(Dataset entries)
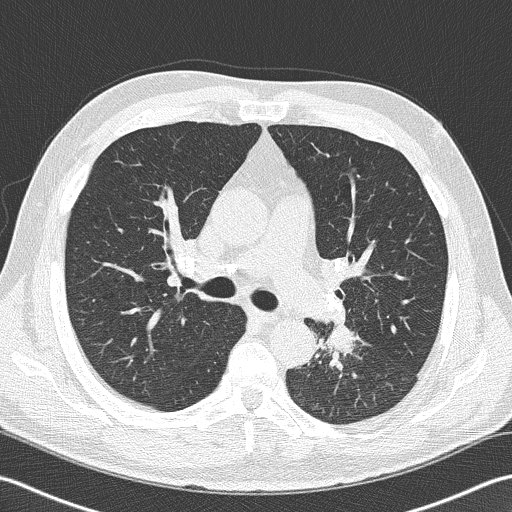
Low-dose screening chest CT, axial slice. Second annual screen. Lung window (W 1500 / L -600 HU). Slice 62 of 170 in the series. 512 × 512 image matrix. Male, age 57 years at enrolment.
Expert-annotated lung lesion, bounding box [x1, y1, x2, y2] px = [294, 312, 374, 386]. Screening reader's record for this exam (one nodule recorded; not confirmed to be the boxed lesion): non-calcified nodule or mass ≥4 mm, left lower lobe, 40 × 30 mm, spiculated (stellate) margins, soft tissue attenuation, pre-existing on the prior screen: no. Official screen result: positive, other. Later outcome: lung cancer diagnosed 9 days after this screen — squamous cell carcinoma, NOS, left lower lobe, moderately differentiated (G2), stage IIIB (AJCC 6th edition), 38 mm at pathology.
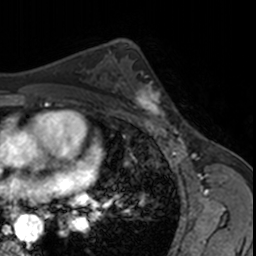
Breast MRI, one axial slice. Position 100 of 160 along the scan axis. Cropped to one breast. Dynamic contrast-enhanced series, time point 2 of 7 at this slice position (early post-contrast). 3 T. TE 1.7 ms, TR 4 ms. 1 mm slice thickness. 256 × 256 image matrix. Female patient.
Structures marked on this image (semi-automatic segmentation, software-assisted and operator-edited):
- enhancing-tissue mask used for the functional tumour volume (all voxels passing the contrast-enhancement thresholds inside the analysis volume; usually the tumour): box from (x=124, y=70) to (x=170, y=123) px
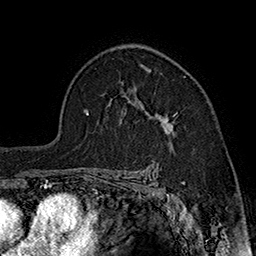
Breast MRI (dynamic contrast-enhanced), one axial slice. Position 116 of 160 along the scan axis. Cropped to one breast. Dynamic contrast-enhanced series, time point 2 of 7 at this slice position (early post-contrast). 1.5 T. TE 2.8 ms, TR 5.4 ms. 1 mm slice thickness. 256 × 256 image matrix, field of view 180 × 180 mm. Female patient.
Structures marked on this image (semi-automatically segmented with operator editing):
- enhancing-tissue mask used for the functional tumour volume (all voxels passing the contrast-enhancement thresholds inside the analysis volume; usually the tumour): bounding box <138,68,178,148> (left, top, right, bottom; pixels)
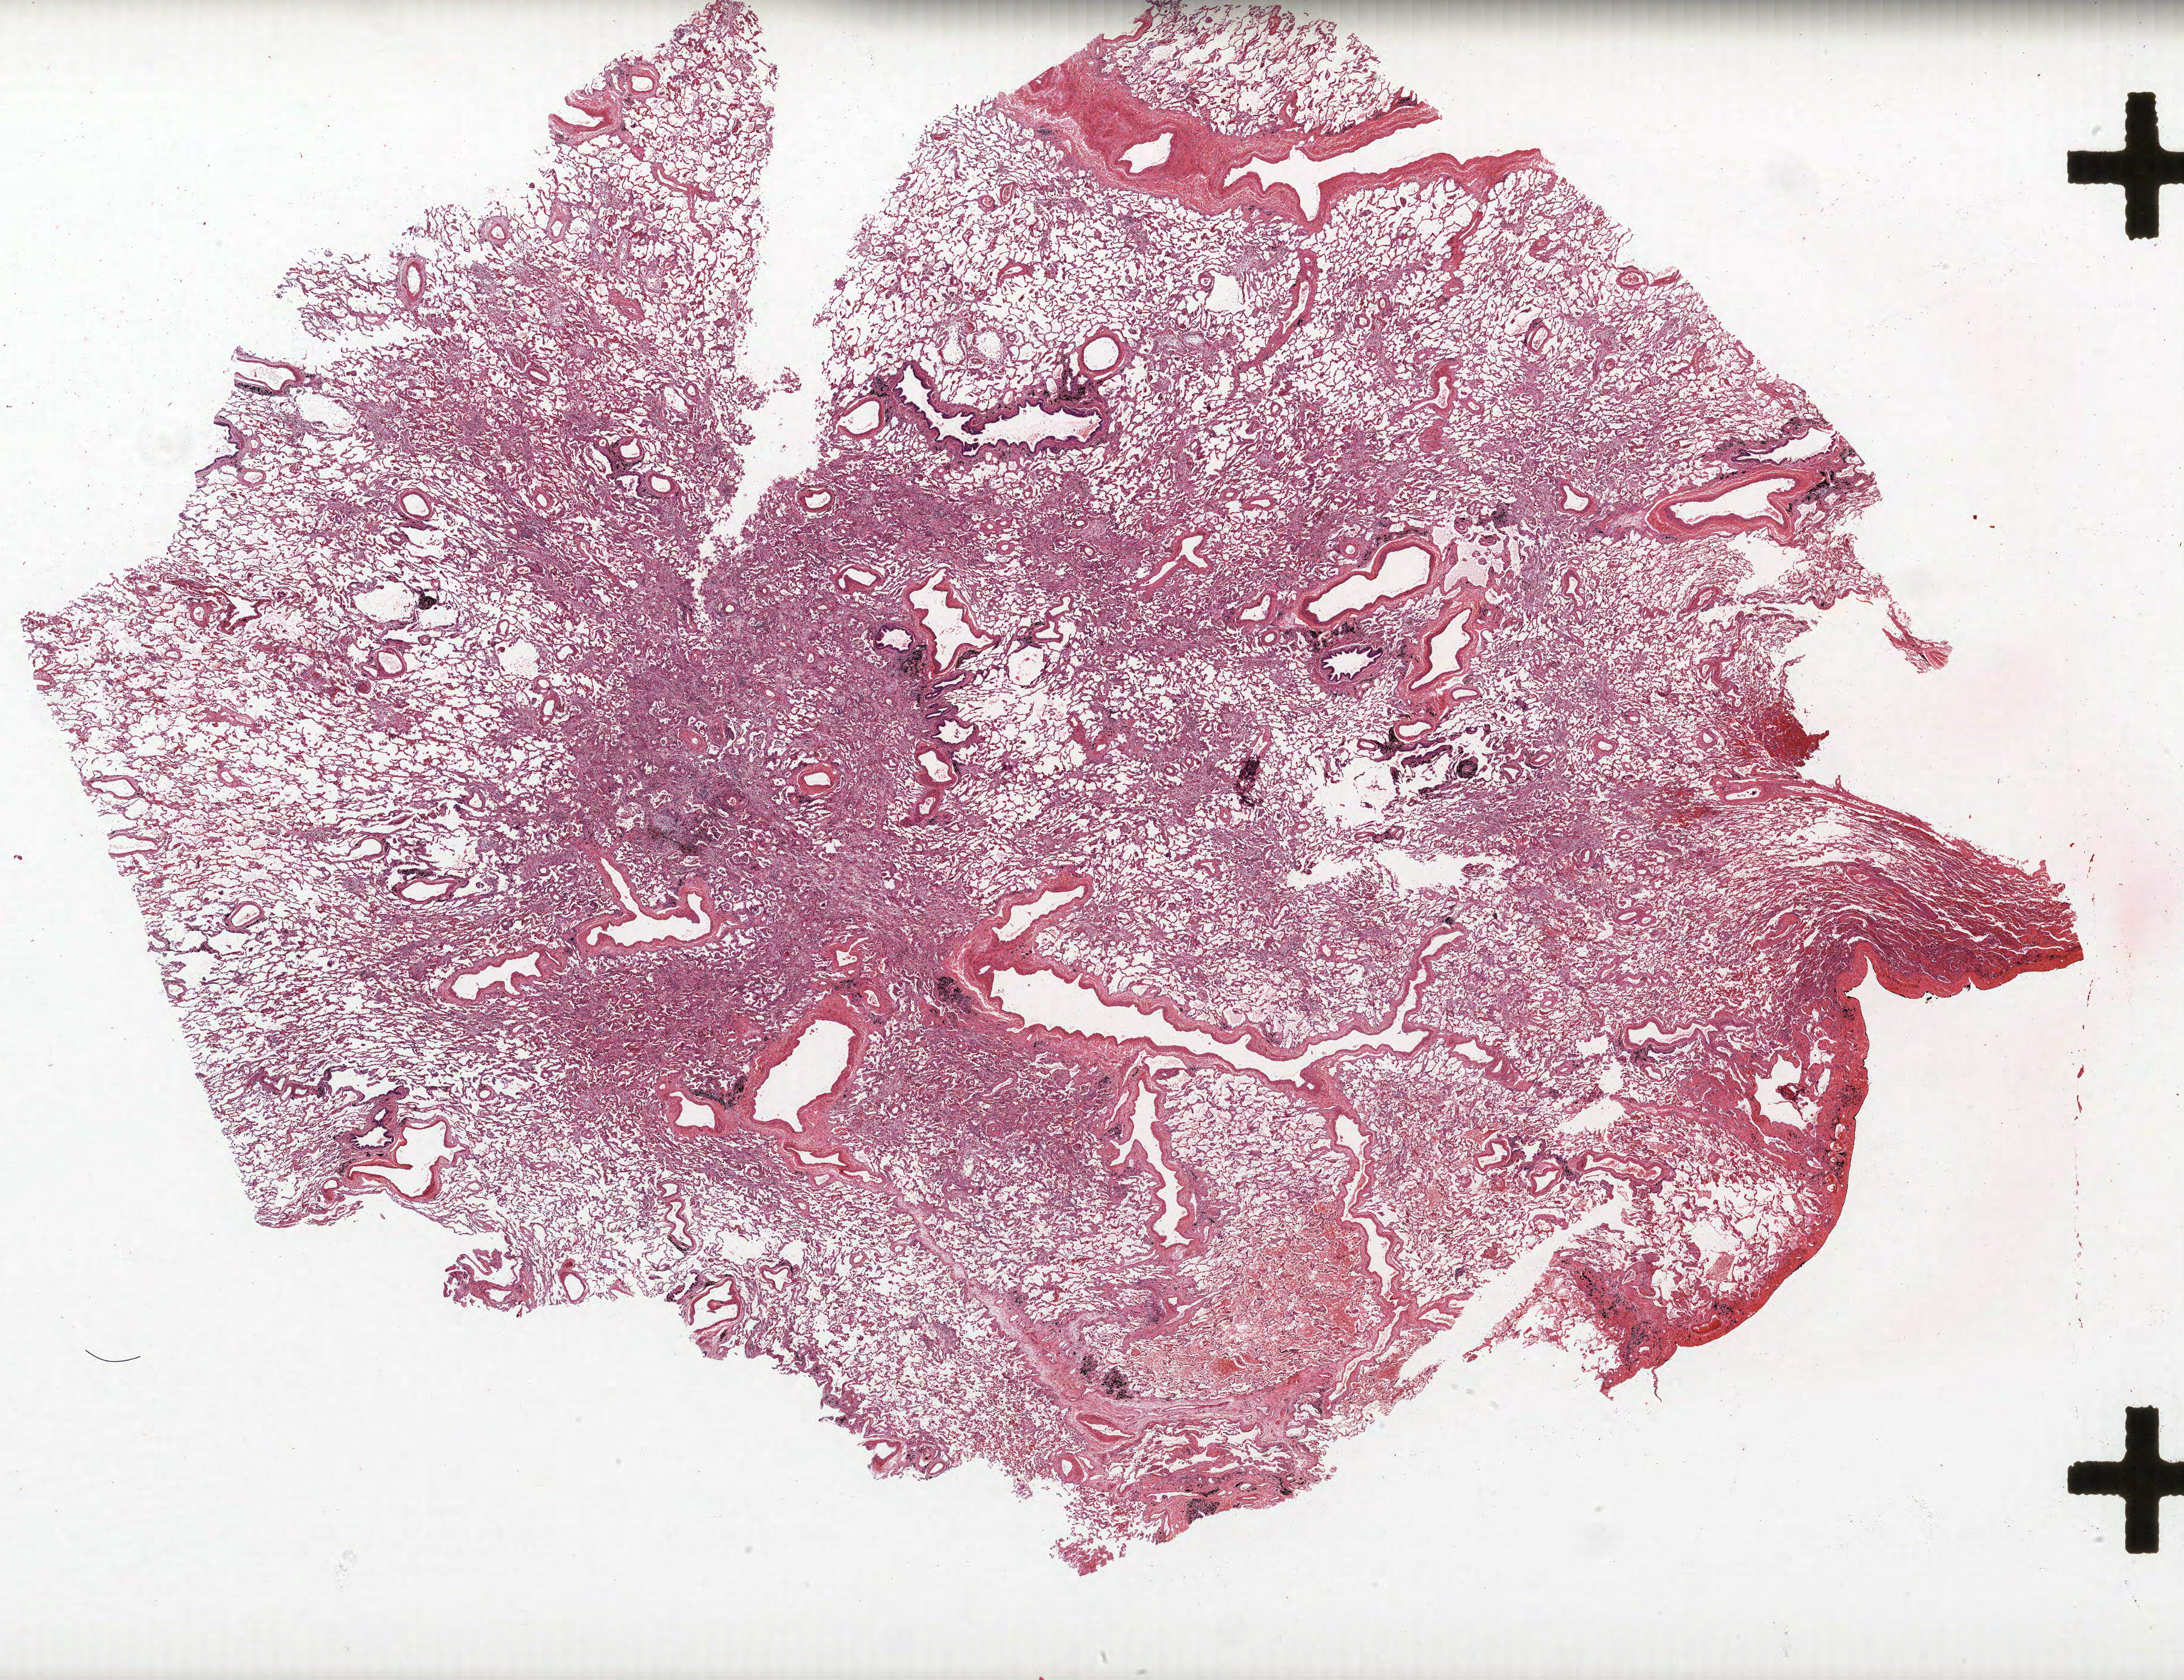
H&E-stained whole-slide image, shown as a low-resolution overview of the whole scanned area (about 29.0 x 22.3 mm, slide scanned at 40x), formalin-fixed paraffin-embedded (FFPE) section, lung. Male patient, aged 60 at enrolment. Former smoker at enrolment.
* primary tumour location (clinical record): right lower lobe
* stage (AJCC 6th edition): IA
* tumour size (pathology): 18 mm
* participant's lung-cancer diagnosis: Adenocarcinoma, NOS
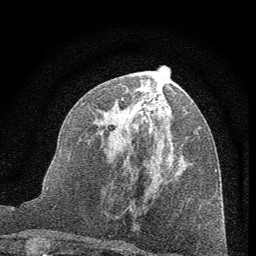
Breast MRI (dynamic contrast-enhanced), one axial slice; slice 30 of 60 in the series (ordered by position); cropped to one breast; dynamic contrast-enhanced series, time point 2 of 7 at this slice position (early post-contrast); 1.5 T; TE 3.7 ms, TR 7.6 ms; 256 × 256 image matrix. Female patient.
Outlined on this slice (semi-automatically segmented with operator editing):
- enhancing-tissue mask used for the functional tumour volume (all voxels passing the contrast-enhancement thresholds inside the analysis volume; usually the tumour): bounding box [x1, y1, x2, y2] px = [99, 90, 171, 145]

— YOUR ASSIGNMENT —
Repeat verbatim the lines between the start of the data and the line containing "(semi-automatic segmentation, software-assisted", both ends included, omitting all pictures.

— ANSWER TO THE EXERCISE —
Low-dose screening chest CT, axial slice. Second annual screen. Lung window (W 1500 / L -600 HU). Slice 62 of 170 in the series. 512 × 512 image matrix. Male, age 57 years at enrolment.
Expert-annotated lung lesion, bounding box [x1, y1, x2, y2] px = [294, 312, 374, 386]. Screening reader's record for this exam (one nodule recorded; not confirmed to be the boxed lesion): non-calcified nodule or mass ≥4 mm, left lower lobe, 40 × 30 mm, spiculated (stellate) margins, soft tissue attenuation, pre-existing on the prior screen: no. Official screen result: positive, other. Later outcome: lung cancer diagnosed 9 days after this screen — squamous cell carcinoma, NOS, left lower lobe, moderately differentiated (G2), stage IIIB (AJCC 6th edition), 38 mm at pathology.
Breast MRI, one axial slice. Position 100 of 160 along the scan axis. Cropped to one breast. Dynamic contrast-enhanced series, time point 2 of 7 at this slice position (early post-contrast). 3 T. TE 1.7 ms, TR 4 ms. 1 mm slice thickness. 256 × 256 image matrix. Female patient.
Structures marked on this image (semi-automatic segmentation, software-assisted and operator-edited):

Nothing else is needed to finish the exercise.